Under intermediating change, your customer relationships are threatened but your assets retain value. It's harder to deal with than radical change because you've got to figure out a new way to make money out of assets. If you're running a telephone service provider, you know that the challenge is managing down the land-line infrastructure. But if you're running an organization going through intermediating change -- like an auto dealership -- you've got a fundamental strategic problem: How do you redeploy assets into new ways of doing business for which you can get paid while ramping down your commitment to an old way of doing business? It's very challenging, because often you're making more money under the old way, and that may continue for many years. That creates civil wars within organizations.
What does all this mean to me as a CIO?
The IT world is so incredibly complex. There are many, many different trajectories of change within the IT sector. And for CIOs in non-IT companies -- the CIO of a bookseller is facing a fundamentally different challenge then the CIO of a telephone company. If you're a CIO, the right way to use this is as part of a broader strategic process in which you envision how your company is going to compete in five years.

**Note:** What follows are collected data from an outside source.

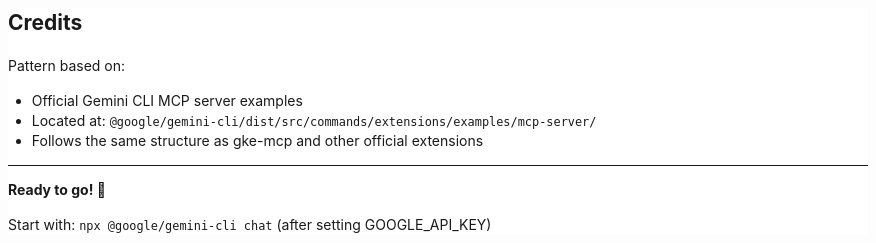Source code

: 
## Credits

Pattern based on:
- Official Gemini CLI MCP server examples
- Located at: `@google/gemini-cli/dist/src/commands/extensions/examples/mcp-server/`
- Follows the same structure as gke-mcp and other official extensions

---

**Ready to go! 🚀**

Start with: `npx @google/gemini-cli chat` (after setting GOOGLE_API_KEY)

The right way to manage IT depends on how your organization intends to navigate this change.
As a CIO whose industry is in radical change, what sorts of IT investments should I consider?
If you're running an overnight letter delivery company confronting radical change, you might want to augment your systems to support account managers in evaluating which customers are willing to work with you in new ways -- say, in document management or expanded logistics services -- so you can diversify from overnight letter services into related businesses.
What if I'm a CIO in progressive change?
If you're running a business undergoing progressive change, like Home Depot or Wal-Mart, you should be vigilantly focused on incrementally expanding IT services for efficiency, and strategic IT would deal with managing links to suppliers and customers.
And if I'm in intermediating change?
The challenge is in finding new ways of transacting business. Developing a system for capturing information about the costs associated with offering products in new ways is going to be central to the future of an organization. If you're an auction house, for example, how do you deal with the stress of online auctions? Well, you have appraisal capability; how will you sell that in a new way? Understanding how much it costs to offer appraisal services to sellers on eBay is an example of how IT could be used to help you deal with intermediating change.
How does IT play in creative change?
The goal under creative change is to keep these Hail Mary projects isolated. A pharmaceutical company developing a new drug doesn't want to bring down the whole company if the drug fails. The same goes for a movie studio or a company in oil and gas exploration. They need to keep projects isolated. But most leading companies are trying to manage risks across a portfolio of projects. IT is effective if it provides management with information about programmatic success without overcontrolling the individual programs.
What's the hardest thing about getting all this right?
Each of these trajectories plays out over decades. And even when change carries the potential to blow away old systems and make them obsolete, often in the short run, staying the course generates a higher return on investment. So the hardest part is figuring out how to take these insights about the trajectory of your industry and integrate them into your daily decisions about how to run the business.